**Problem requirements:** The answer must consist of each line below that holds the word "hand", copied as it stands.

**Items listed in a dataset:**
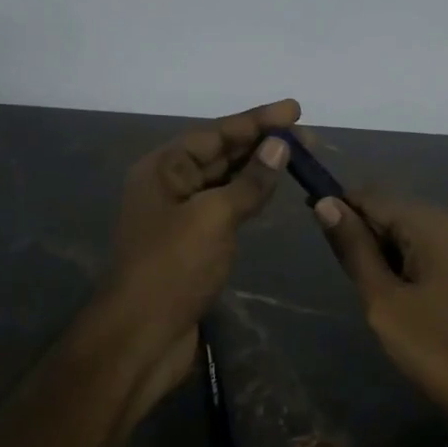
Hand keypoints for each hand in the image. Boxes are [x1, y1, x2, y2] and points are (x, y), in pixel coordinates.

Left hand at [102, 99, 298, 393]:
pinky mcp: (192, 244)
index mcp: (163, 168)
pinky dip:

**Your solution:**
Hand keypoints for each hand in the image. Boxes are [x1, y1, x2, y2] and points are (x, y), in pixel coordinates.
Left hand at [102, 99, 298, 393]:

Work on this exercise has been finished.